Record excerpts section start
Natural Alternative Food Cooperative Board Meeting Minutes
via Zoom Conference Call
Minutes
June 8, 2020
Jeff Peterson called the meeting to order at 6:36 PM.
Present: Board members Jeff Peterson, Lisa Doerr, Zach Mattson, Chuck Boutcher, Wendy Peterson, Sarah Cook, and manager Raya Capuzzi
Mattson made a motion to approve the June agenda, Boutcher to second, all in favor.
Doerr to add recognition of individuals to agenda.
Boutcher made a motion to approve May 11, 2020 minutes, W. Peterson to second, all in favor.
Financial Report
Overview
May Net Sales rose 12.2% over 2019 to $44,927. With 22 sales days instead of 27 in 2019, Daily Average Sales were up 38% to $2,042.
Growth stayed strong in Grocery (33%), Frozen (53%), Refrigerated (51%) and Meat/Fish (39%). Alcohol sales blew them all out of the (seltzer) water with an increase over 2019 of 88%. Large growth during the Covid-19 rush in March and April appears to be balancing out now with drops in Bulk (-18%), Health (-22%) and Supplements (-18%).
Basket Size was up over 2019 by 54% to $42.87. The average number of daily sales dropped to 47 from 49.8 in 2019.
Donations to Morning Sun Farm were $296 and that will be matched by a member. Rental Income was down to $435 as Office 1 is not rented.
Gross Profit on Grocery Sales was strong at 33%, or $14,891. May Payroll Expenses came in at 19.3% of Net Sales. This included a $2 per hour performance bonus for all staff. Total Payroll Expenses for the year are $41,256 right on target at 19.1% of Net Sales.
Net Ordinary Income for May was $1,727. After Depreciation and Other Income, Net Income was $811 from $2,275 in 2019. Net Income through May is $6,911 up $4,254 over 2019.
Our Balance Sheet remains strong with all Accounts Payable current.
Record excerpts section end
Record excerpts section start
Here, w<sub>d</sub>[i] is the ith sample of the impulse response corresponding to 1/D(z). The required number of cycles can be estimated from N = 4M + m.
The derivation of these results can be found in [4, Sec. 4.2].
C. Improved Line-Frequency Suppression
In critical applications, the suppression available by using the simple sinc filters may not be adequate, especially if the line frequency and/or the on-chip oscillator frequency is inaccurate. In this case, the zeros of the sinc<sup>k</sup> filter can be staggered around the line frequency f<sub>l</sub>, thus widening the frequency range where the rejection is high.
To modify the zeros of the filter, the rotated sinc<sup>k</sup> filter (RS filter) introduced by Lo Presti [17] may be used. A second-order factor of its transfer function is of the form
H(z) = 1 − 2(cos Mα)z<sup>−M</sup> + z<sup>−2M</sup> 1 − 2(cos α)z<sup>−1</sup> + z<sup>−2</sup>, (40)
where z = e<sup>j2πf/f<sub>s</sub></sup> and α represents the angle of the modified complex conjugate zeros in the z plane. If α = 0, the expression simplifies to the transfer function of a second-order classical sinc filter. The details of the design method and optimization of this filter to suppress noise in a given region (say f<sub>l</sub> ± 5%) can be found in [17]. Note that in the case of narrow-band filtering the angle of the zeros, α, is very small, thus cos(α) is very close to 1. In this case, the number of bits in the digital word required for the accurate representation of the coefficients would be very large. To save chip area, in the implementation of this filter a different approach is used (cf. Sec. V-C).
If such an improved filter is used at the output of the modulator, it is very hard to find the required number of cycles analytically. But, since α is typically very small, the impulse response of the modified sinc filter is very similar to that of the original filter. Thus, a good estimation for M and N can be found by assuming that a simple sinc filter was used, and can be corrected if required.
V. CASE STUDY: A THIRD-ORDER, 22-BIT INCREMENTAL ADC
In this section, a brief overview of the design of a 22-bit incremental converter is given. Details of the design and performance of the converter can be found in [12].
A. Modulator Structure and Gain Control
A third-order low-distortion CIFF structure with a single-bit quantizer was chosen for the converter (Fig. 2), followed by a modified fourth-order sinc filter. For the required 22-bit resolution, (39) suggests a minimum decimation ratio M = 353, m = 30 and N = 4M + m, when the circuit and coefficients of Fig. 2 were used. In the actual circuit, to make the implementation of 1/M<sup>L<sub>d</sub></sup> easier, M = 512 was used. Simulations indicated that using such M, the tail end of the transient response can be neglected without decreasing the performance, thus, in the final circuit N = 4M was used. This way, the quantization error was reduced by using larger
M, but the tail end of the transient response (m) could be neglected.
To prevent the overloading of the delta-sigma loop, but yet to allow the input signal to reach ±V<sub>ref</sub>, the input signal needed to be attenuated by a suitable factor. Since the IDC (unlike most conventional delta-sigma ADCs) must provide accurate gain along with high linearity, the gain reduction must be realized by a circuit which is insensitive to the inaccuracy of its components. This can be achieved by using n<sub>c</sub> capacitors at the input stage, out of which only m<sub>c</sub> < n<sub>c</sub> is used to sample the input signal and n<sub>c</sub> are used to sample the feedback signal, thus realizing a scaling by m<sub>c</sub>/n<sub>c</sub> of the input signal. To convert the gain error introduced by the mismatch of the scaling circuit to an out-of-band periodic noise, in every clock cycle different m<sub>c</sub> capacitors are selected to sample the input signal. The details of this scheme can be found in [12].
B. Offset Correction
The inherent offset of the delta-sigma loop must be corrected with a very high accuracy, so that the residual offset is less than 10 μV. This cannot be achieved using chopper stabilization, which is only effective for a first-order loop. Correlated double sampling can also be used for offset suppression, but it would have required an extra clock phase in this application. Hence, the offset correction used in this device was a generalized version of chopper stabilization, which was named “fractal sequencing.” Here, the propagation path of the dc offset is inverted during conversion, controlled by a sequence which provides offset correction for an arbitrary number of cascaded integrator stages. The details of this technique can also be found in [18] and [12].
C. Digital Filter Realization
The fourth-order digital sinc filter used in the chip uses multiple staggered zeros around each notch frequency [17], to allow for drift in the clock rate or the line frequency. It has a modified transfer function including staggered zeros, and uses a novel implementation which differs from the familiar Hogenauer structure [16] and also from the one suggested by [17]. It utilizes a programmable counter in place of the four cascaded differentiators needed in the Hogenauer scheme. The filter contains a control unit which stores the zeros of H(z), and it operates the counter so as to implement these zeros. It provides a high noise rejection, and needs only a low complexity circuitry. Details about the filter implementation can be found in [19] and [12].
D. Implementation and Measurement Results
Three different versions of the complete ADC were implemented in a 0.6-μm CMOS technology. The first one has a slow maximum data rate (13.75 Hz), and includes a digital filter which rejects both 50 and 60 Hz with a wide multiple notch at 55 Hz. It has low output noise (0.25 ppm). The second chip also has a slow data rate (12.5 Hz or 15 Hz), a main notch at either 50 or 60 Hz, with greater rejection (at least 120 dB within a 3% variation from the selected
Record excerpts section end
Exercise aim | Go through the records and tally the lines that include "strong". Write only the number.

Response for this exercise | 3